Wednesday, December 10, 2008

final project: "Cultural Carcasses"

I have always been drawn to discarded or abandoned objects of human creation; decaying country convenient stores, forsaken roadside furniture, crumbling foundations of senescent homes, even vintage soda or beer cans rusting away in a shallow roadside drainage ditch. Within these images of our "cultural carcasses" there is a strong sense of history and antiquity and an incredibly evocative visual metaphor for our own mortality. We, and our creations and endeavors, exist in a very limited temporal scope, one in which oblivion will eventually claim all that we know. Our experiences, achievements, and properties will eventually be cast aside, overlooked, and ultimately forgotten.

While this may seem a bleak and desolate perspective of existence, to me these scenes invoke the opposite emotion. There is something comforting about the knowledge of my own impermanence, a sort of liberation through ephemerality.

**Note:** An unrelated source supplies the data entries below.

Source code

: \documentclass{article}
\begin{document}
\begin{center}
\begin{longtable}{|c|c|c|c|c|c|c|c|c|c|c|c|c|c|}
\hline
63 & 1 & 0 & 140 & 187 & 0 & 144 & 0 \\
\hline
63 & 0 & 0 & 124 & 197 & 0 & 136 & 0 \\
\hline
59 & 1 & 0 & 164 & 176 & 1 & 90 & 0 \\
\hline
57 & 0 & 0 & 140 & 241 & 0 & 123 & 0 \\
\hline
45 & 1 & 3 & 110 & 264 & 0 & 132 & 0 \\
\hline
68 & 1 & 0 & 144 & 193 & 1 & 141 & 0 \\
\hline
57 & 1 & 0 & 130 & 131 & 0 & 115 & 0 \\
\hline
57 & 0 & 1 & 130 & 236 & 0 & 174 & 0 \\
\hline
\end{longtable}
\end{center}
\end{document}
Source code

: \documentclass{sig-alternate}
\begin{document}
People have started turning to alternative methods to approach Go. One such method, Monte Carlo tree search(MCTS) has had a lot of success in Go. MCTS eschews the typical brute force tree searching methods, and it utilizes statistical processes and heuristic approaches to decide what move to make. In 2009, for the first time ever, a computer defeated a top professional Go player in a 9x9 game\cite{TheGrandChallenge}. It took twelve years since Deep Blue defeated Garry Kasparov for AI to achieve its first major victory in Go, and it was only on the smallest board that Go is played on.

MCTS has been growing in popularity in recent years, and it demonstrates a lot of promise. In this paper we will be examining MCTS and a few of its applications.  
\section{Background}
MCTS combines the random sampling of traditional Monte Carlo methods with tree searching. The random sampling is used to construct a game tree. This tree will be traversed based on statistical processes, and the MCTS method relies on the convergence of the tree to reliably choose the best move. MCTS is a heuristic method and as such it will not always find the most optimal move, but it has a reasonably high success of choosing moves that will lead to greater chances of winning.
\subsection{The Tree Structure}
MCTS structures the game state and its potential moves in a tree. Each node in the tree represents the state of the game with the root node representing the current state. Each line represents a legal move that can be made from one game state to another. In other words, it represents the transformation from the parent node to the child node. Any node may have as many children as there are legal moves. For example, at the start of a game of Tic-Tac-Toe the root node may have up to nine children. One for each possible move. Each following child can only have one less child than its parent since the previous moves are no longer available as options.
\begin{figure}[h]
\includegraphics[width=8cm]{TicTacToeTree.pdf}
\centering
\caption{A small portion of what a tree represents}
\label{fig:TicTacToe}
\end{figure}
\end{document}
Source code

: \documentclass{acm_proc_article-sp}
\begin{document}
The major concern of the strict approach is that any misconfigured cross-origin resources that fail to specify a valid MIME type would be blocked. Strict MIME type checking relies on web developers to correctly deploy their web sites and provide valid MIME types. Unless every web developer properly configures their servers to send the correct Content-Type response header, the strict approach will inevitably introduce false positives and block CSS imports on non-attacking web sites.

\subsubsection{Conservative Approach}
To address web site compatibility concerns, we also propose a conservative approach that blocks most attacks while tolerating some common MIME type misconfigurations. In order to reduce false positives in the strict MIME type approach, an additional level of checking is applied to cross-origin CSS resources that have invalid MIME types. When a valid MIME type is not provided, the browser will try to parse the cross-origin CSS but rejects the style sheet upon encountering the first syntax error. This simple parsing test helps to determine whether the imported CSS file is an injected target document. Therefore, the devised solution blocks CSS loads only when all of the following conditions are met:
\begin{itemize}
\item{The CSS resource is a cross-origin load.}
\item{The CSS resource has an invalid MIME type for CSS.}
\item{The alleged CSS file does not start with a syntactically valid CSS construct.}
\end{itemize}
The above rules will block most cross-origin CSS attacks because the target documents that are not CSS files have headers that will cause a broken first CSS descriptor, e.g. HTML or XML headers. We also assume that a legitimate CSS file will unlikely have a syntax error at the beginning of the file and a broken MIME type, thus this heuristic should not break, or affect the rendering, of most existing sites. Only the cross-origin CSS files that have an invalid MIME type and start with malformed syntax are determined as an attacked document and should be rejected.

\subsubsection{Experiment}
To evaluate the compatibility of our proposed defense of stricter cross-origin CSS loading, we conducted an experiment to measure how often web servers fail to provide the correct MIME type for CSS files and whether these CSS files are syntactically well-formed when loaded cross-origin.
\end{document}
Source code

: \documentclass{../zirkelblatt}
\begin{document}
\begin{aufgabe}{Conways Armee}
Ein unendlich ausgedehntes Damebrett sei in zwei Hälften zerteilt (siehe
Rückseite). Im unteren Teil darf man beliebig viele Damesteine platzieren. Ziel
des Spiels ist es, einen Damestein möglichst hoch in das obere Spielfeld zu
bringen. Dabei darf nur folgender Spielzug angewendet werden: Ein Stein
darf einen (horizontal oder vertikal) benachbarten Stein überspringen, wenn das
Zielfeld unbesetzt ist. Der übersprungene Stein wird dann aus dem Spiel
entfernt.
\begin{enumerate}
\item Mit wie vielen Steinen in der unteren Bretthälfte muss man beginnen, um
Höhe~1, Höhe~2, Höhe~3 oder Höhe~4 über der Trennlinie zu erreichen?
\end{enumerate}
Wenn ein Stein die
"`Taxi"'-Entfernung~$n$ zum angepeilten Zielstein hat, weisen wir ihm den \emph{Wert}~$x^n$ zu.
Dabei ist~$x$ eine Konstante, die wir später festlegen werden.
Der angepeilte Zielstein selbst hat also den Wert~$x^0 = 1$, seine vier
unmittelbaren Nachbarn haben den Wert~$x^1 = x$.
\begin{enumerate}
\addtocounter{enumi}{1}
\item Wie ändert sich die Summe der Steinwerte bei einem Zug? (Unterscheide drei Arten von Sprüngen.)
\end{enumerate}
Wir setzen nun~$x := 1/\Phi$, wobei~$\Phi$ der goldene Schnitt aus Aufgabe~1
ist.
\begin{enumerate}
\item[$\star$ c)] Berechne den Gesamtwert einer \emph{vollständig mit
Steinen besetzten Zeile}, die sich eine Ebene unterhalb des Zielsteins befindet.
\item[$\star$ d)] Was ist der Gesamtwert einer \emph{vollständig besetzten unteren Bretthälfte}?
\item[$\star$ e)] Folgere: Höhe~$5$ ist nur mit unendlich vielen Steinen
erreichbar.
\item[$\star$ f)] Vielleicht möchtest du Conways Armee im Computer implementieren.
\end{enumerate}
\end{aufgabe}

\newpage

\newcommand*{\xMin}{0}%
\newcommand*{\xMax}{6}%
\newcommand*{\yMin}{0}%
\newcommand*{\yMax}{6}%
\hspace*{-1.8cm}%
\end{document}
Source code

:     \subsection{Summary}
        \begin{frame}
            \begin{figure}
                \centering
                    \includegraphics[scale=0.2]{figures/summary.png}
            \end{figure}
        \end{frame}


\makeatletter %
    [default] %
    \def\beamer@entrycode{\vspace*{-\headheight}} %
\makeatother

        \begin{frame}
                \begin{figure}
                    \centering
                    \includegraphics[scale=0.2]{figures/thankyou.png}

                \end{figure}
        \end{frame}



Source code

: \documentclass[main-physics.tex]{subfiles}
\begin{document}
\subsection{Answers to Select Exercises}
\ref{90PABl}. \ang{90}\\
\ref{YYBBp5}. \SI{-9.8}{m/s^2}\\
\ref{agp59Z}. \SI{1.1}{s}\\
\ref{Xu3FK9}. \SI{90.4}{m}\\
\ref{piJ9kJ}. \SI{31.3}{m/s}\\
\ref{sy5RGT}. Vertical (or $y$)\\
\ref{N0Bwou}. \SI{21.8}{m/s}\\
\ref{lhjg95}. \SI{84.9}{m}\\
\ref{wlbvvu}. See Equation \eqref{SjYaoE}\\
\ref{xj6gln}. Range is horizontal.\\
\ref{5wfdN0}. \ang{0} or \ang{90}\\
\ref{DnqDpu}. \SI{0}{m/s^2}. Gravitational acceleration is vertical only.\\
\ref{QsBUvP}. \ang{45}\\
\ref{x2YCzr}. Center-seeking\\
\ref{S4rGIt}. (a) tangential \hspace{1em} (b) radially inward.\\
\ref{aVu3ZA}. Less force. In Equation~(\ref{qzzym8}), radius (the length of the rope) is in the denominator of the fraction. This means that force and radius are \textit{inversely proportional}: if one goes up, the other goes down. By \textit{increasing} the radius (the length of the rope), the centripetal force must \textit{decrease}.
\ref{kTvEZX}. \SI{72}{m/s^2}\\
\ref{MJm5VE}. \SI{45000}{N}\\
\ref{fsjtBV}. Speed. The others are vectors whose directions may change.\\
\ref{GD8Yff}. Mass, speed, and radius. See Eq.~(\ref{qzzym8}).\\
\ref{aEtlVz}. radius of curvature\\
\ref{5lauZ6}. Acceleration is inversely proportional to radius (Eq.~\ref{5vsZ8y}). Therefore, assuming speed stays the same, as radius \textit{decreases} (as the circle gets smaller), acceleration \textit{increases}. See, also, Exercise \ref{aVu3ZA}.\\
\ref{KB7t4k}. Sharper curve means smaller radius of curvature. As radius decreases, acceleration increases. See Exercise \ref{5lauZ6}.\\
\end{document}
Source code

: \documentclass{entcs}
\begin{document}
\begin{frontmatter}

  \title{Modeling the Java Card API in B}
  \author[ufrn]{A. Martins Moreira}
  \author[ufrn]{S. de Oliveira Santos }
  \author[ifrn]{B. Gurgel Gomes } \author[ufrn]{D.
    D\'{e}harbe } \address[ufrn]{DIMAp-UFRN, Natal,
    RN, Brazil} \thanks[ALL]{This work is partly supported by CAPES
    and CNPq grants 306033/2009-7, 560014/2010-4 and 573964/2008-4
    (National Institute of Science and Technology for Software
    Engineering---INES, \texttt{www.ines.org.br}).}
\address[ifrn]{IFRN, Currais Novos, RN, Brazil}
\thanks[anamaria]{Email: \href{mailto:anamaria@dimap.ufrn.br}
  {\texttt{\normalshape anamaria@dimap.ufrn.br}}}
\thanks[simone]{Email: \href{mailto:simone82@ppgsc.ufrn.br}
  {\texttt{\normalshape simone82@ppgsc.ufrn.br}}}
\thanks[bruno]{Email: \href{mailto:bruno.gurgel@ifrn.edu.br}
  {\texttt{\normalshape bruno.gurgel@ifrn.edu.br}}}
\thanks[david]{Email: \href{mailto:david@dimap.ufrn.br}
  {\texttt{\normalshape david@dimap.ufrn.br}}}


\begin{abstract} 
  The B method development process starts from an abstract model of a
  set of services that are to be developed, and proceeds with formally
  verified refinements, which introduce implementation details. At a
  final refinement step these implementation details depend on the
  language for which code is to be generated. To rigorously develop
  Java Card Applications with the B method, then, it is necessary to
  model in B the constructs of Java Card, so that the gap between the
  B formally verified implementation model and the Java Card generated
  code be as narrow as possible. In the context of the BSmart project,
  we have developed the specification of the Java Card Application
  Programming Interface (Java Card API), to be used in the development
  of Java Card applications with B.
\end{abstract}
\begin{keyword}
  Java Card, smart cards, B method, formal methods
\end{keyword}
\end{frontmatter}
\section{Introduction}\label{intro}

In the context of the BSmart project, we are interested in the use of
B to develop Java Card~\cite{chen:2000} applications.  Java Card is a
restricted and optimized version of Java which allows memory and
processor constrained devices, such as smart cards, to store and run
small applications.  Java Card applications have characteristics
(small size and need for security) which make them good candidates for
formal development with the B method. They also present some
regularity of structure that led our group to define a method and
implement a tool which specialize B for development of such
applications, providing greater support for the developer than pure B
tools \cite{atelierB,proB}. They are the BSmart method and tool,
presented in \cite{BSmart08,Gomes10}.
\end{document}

While i am struck with wonder about the lives these objects or places have lived (who owned them, when and where they were used, where they have been, etc.) i am simultaneously forced to be grateful for the present and reminded that the earth will undoubtedly continue without me.

The images in this series are intended to induce a sense of this ineludible fate. The subject matter is not only deteriorating, but nature is reclaiming it. It is my hope that through this series the viewer will experience a similar sense of suspended self-importance and a connection with the continuity of existence. In time, all we know will fall and from the remnants new life will flourish.